If a unit runs on part load due to control reserve requirement, another unit with accessible capacity must replace the capacity reduced. Since this unit has unused capacity, it will most likely have higher operational costs. If there are no units with accessible capacity, the missing capacity must be obtained from elsewhere, either from neighbouring areas, or in a worst case scenario, from a brand new system.
Estimates of compensation costs, must be based on operation simulations on units with load curves for typical day and night productions. Generally, these costs will be highest in peak periods, where the number of units run on rated load is high. In off peak periods there is often enough available capacity in the running units, so there is no need to compensate for the reserve capacity.
Secondary control reserve
The secondary control reserve is normally spinning reserve in a thermal system. It is not normal to include start/stop procedures in the automatic control functions, even if fast starting gas turbines are used as a part of the secondary control. Usually, a number of preordain power plants with excellent control capabilities are used for this purpose. These power plants are directly linked to the national or regional secondary regulator.
Producers with pump, or in-storage power plants available, will usually use these for secondary control since the hydro plants are considered excellent control sources with hardly any costs.
One important issue here is that pumped storage power plants are not adjustable when they are in pump mode. This means that in low load periods when the plant pumps water (night/weekend), other units must contribute to the secondary control.

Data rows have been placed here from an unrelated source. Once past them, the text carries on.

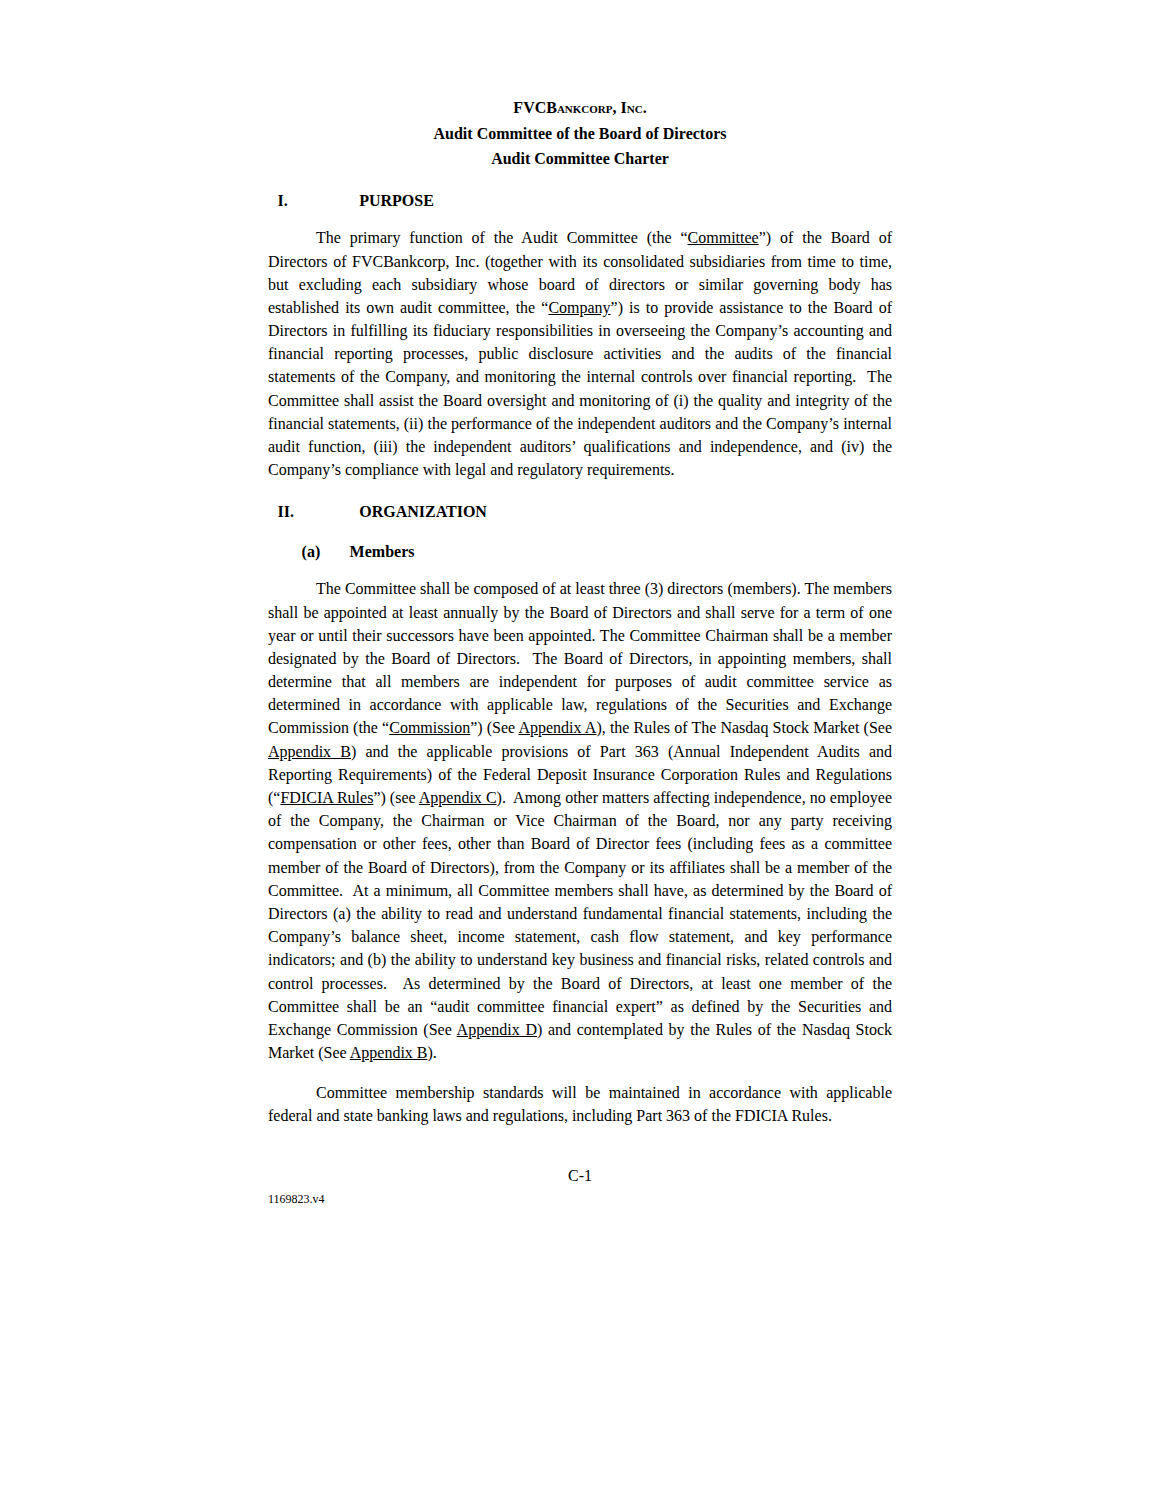FVCBankcorp, Inc.
Audit Committee of the Board of Directors
Audit Committee Charter
I. PURPOSE
The primary function of the Audit Committee (the “Committee”) of the Board of Directors of FVCBankcorp, Inc. (together with its consolidated subsidiaries from time to time, but excluding each subsidiary whose board of directors or similar governing body has established its own audit committee, the “Company”) is to provide assistance to the Board of Directors in fulfilling its fiduciary responsibilities in overseeing the Company’s accounting and financial reporting processes, public disclosure activities and the audits of the financial statements of the Company, and monitoring the internal controls over financial reporting. The Committee shall assist the Board oversight and monitoring of (i) the quality and integrity of the financial statements, (ii) the performance of the independent auditors and the Company’s internal audit function, (iii) the independent auditors’ qualifications and independence, and (iv) the Company’s compliance with legal and regulatory requirements.
II. ORGANIZATION
(a) Members
The Committee shall be composed of at least three (3) directors (members). The members shall be appointed at least annually by the Board of Directors and shall serve for a term of one year or until their successors have been appointed. The Committee Chairman shall be a member designated by the Board of Directors. The Board of Directors, in appointing members, shall determine that all members are independent for purposes of audit committee service as determined in accordance with applicable law, regulations of the Securities and Exchange Commission (the “Commission”) (See Appendix A), the Rules of The Nasdaq Stock Market (See Appendix B) and the applicable provisions of Part 363 (Annual Independent Audits and Reporting Requirements) of the Federal Deposit Insurance Corporation Rules and Regulations (“FDICIA Rules”) (see Appendix C). Among other matters affecting independence, no employee of the Company, the Chairman or Vice Chairman of the Board, nor any party receiving compensation or other fees, other than Board of Director fees (including fees as a committee member of the Board of Directors), from the Company or its affiliates shall be a member of the Committee. At a minimum, all Committee members shall have, as determined by the Board of Directors (a) the ability to read and understand fundamental financial statements, including the Company’s balance sheet, income statement, cash flow statement, and key performance indicators; and (b) the ability to understand key business and financial risks, related controls and control processes. As determined by the Board of Directors, at least one member of the Committee shall be an “audit committee financial expert” as defined by the Securities and Exchange Commission (See Appendix D) and contemplated by the Rules of the Nasdaq Stock Market (See Appendix B).
Committee membership standards will be maintained in accordance with applicable federal and state banking laws and regulations, including Part 363 of the FDICIA Rules.
C-1
1169823.v4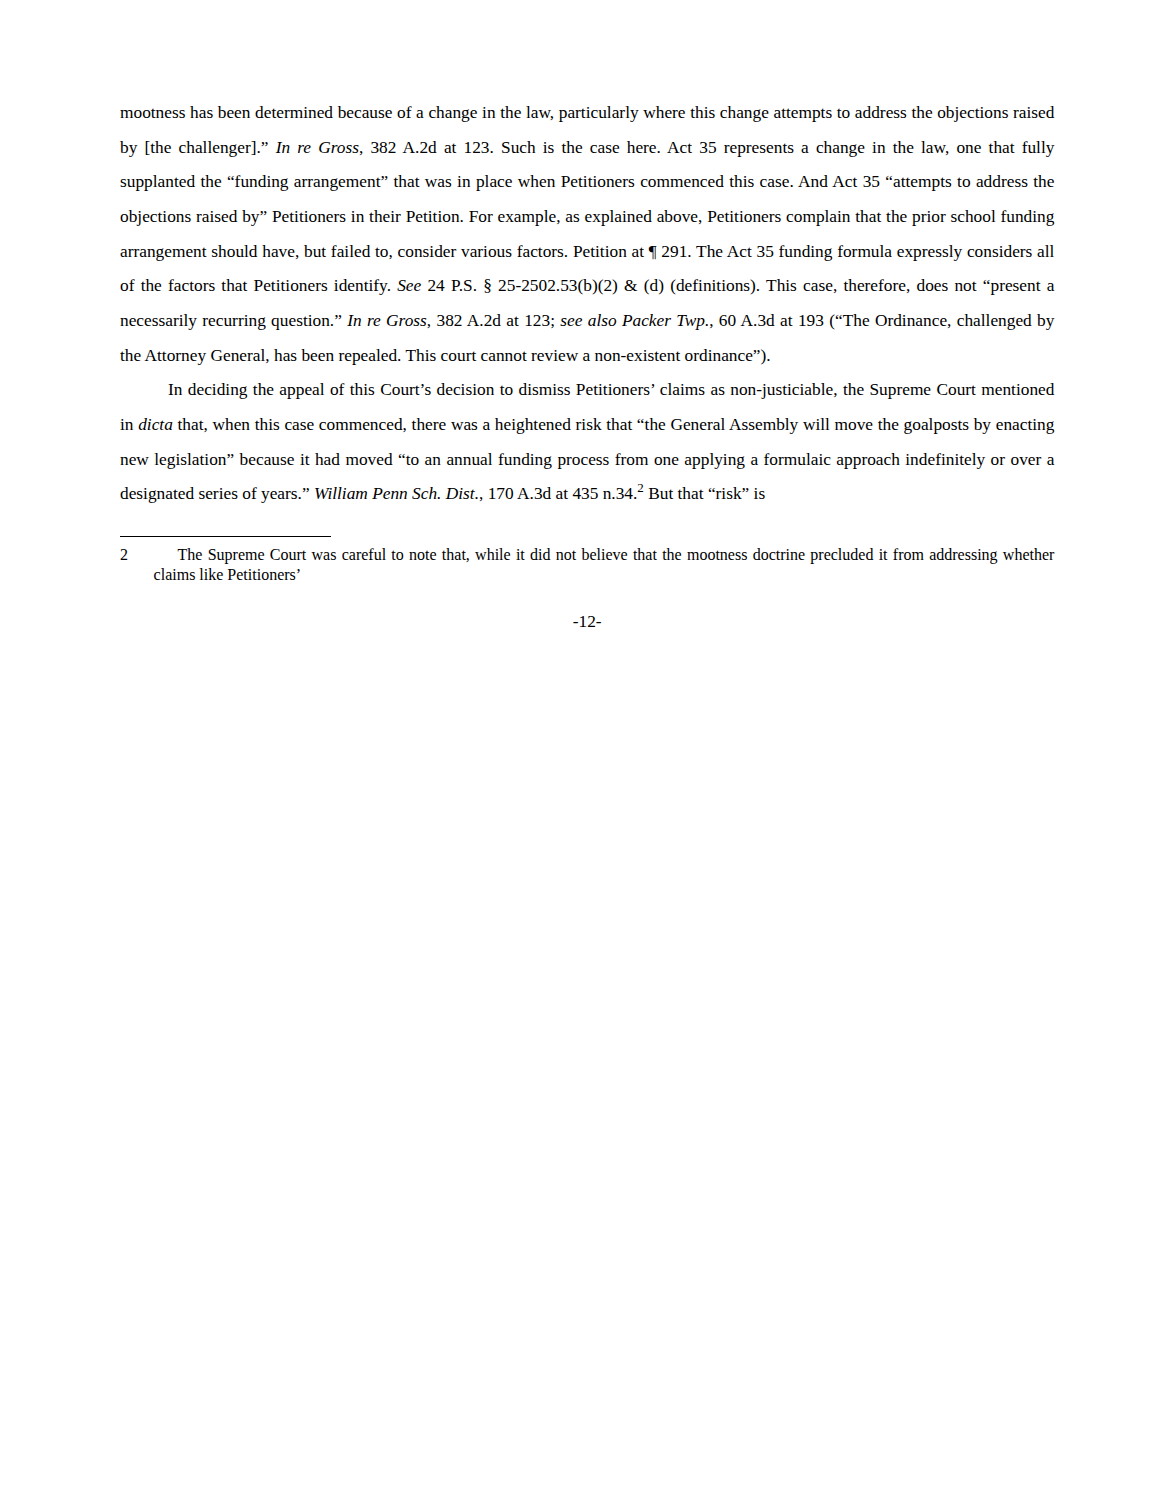mootness has been determined because of a change in the law, particularly where this change attempts to address the objections raised by [the challenger].” In re Gross, 382 A.2d at 123. Such is the case here. Act 35 represents a change in the law, one that fully supplanted the “funding arrangement” that was in place when Petitioners commenced this case. And Act 35 “attempts to address the objections raised by” Petitioners in their Petition. For example, as explained above, Petitioners complain that the prior school funding arrangement should have, but failed to, consider various factors. Petition at ¶ 291. The Act 35 funding formula expressly considers all of the factors that Petitioners identify. See 24 P.S. § 25-2502.53(b)(2) & (d) (definitions). This case, therefore, does not “present a necessarily recurring question.” In re Gross, 382 A.2d at 123; see also Packer Twp., 60 A.3d at 193 (“The Ordinance, challenged by the Attorney General, has been repealed. This court cannot review a non-existent ordinance”).
In deciding the appeal of this Court’s decision to dismiss Petitioners’ claims as non-justiciable, the Supreme Court mentioned in dicta that, when this case commenced, there was a heightened risk that “the General Assembly will move the goalposts by enacting new legislation” because it had moved “to an annual funding process from one applying a formulaic approach indefinitely or over a designated series of years.” William Penn Sch. Dist., 170 A.3d at 435 n.34.2 But that “risk” is
2 The Supreme Court was careful to note that, while it did not believe that the mootness doctrine precluded it from addressing whether claims like Petitioners’
-12-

The costs associated with the secondary control are found by estimation of load curves for chosen day and night periods. The requirement for the spinning reserve to be available at any time, will represent a restriction on the operation of the system that is normally based on a cost minimisation objective, and contribute to a lower profit for the plant. The difference between accumulated costs without restrictions, and at operations when the reserve requirement is fulfilled, will give an estimation of how valuable the secondary control reserve from a hydro system can be as a service to typical thermal systems.
With respect to load following, hydro generation has some inherent advantages compared with thermal units. The start up cost of a coal fired unit is about 100 times higher than for comparable hydro generators. These features contribute to cost savings if hydro and thermal systems are integrated.
Interconnection can be affected by deregulation. One motivation for interconnection in a competitive environment is its contribution to increased competitive pressure. This will in most cases contribute to improved efficiency.
One important aspect in a competitive setting is how different factors affect market price. If one region has a surplus of cheap electricity and correspondingly low prices and another country has comparatively high generation cost and high prices, it is evident that an interconnection will affect the price level in the two countries. On the lower price side the price will go up and on the higher price side the price will go down. So generators in the low price country will probably benefit from an interconnection and generators in the low price country will suffer.